# [Estratto del documento]
= = = =

A volte succede di trovarci di fronte a problemi che ci sembrano insolubili e poi con una trovata semplice viene trovata una soluzione. Ogni problema sembra facile, una volta risolto, ma occorre che ci sia un colpo di genio per proporre soluzioni apparentemente banali che invece si mostrano vincenti. E, come dire, la scoperta dell’acqua calda.

Quando una famiglia vive un problema che sembra senza soluzione, quando una parrocchia si interroga sulla propria missione e sulla costruzione della comunità, quando insomma ci troviamo di fronte a problemi che sembrano più grandi delle risorse a disposizione, occorrerebbe un lampo di genio per trovare una soluzione. Per scoprire alla fine che la soluzione è semplice e a volte perfino banale, come l’uovo di Colombo.

Si racconta che il grande Cristoforo Colombo, dopo il ritorno dalla scoperta dell’America nel 1492, fu invitato ad una cena in onore del viaggio dal cardinale Mendoza con la nobiltà spagnola. Gli altri ospiti, invidiosi della sua impresa, cercarono così di sminuire la sua opera, sostenendo che era alla portata di tutti. Insomma: chiunque ci sarebbe riuscito se avesse avuto gli stessi mezzi. Indignato da queste affermazioni, Colombo prese un uovo e chiese agli spagnoli di metterlo dritto sul tavolo senza farlo cadere. Gli spagnoli non ci riuscirono; così il navigatore prese l’uovo, lo colpì delicatamente sulla base e lo lasciò sul tavolo in piedi.

Arrabbiati per esserci riuscito, i nobili dissero che anche loro avrebbero potuto fare la stessa cosa. Ma Colombo replicò: “La differenza, signori miei, è che voi avreste potuto farlo, io invece l’ho fatto”.

= = = =

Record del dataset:
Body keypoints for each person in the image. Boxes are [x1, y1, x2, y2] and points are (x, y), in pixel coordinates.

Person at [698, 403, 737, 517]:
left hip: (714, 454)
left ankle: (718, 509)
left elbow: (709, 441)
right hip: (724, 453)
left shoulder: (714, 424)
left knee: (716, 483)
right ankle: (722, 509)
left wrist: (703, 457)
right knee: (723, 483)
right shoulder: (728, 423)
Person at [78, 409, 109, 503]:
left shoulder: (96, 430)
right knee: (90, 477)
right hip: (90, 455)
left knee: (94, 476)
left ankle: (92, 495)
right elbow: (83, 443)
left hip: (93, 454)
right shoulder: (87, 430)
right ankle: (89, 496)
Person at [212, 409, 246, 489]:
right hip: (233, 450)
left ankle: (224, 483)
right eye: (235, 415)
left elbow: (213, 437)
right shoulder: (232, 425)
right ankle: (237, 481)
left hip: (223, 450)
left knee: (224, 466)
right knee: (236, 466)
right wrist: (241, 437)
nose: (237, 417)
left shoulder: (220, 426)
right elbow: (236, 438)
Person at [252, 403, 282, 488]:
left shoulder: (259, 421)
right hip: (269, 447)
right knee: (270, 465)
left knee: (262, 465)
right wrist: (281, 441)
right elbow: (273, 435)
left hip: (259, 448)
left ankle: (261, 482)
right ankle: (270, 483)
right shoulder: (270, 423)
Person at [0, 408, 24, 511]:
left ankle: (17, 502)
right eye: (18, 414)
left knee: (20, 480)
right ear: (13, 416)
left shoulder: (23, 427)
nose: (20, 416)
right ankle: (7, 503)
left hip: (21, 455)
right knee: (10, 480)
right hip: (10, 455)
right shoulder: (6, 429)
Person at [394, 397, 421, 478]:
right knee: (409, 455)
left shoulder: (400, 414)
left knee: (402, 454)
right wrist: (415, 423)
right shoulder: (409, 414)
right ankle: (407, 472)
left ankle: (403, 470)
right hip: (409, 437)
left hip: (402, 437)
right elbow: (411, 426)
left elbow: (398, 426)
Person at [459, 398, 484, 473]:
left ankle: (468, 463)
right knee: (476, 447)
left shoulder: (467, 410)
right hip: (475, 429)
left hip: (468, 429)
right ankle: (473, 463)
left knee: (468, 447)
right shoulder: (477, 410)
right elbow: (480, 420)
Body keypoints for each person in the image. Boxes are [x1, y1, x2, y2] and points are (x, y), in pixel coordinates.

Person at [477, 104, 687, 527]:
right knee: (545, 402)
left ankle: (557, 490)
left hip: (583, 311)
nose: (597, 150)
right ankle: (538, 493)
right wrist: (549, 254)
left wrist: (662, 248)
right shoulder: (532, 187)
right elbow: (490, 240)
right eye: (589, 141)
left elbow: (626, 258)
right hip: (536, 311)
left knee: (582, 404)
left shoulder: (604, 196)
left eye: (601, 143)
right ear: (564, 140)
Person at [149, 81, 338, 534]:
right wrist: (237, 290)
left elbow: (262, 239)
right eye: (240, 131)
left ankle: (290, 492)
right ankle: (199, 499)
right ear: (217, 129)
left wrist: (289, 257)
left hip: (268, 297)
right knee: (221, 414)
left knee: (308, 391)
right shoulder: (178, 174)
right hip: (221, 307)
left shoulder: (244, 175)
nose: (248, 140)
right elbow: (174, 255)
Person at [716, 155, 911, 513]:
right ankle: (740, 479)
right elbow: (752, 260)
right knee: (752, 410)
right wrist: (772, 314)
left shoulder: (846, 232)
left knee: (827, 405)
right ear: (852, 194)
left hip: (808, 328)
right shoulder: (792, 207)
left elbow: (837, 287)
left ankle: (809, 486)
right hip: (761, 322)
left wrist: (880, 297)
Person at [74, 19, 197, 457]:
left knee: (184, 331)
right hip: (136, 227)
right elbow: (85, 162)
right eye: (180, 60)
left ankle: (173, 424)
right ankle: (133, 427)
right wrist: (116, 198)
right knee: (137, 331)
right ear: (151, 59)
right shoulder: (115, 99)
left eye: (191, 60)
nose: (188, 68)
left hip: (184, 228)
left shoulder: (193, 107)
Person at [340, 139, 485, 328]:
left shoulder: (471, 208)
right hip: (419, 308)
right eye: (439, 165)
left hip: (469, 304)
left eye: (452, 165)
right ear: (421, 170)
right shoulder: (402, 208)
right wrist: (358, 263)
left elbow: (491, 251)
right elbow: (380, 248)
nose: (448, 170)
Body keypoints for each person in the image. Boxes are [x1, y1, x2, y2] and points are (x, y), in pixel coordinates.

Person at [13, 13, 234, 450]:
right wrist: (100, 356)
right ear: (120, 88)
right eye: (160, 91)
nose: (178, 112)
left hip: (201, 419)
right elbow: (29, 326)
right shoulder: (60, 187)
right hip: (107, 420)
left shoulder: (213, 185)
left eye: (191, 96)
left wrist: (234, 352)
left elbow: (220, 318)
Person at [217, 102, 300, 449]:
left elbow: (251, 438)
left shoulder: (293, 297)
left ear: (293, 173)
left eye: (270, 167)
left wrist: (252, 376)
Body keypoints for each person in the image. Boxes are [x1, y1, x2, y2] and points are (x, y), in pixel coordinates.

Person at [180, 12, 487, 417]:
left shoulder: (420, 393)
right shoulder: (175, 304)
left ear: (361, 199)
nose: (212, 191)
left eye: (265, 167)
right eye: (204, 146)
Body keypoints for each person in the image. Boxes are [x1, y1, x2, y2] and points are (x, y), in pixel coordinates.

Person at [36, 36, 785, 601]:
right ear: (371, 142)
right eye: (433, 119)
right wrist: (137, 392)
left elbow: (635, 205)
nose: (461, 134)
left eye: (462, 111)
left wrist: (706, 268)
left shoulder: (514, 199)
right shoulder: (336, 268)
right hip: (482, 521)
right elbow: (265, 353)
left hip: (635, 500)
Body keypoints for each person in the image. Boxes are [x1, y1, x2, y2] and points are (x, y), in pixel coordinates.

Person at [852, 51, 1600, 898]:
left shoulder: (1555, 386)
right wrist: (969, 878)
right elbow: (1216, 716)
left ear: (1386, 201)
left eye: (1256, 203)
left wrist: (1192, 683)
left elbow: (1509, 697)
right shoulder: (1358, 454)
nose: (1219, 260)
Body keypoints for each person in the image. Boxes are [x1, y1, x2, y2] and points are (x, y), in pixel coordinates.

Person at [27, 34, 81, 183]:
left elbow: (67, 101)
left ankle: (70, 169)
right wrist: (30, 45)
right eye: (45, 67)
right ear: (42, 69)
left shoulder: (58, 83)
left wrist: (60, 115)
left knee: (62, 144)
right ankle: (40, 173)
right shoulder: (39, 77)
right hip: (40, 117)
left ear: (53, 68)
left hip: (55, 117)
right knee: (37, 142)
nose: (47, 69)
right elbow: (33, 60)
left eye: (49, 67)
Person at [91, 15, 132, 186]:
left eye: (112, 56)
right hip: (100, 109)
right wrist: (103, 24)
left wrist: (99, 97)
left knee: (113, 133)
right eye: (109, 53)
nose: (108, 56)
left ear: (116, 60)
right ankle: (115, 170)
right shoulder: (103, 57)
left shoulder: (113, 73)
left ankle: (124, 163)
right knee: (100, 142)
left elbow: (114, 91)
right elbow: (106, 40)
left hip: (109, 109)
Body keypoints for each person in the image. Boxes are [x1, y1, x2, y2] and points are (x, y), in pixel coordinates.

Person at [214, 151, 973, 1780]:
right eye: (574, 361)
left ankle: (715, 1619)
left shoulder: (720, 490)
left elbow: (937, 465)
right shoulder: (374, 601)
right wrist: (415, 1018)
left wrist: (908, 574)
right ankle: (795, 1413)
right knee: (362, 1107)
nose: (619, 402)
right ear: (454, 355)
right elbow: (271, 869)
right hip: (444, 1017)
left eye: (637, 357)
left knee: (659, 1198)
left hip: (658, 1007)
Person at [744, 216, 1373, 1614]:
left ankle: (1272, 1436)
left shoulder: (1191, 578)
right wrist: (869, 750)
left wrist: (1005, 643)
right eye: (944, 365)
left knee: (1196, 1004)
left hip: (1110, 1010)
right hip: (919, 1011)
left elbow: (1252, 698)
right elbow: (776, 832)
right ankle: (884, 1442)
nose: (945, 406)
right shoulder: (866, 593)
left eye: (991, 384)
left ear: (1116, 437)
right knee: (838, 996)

= = = =

# [Descrizione del compito]
Ricopia per intero il testo sull'uovo di Colombo, senza alcuna modifica. Usa unicamente il testo, senza ricorrere ad altre fonti.

# [Risultato]
A volte succede di trovarci di fronte a problemi che ci sembrano insolubili e poi con una trovata semplice viene trovata una soluzione. Ogni problema sembra facile, una volta risolto, ma occorre che ci sia un colpo di genio per proporre soluzioni apparentemente banali che invece si mostrano vincenti. E, come dire, la scoperta dell’acqua calda.

Quando una famiglia vive un problema che sembra senza soluzione, quando una parrocchia si interroga sulla propria missione e sulla costruzione della comunità, quando insomma ci troviamo di fronte a problemi che sembrano più grandi delle risorse a disposizione, occorrerebbe un lampo di genio per trovare una soluzione. Per scoprire alla fine che la soluzione è semplice e a volte perfino banale, come l’uovo di Colombo.

Si racconta che il grande Cristoforo Colombo, dopo il ritorno dalla scoperta dell’America nel 1492, fu invitato ad una cena in onore del viaggio dal cardinale Mendoza con la nobiltà spagnola. Gli altri ospiti, invidiosi della sua impresa, cercarono così di sminuire la sua opera, sostenendo che era alla portata di tutti. Insomma: chiunque ci sarebbe riuscito se avesse avuto gli stessi mezzi. Indignato da queste affermazioni, Colombo prese un uovo e chiese agli spagnoli di metterlo dritto sul tavolo senza farlo cadere. Gli spagnoli non ci riuscirono; così il navigatore prese l’uovo, lo colpì delicatamente sulla base e lo lasciò sul tavolo in piedi.

Arrabbiati per esserci riuscito, i nobili dissero che anche loro avrebbero potuto fare la stessa cosa. Ma Colombo replicò: “La differenza, signori miei, è che voi avreste potuto farlo, io invece l’ho fatto”.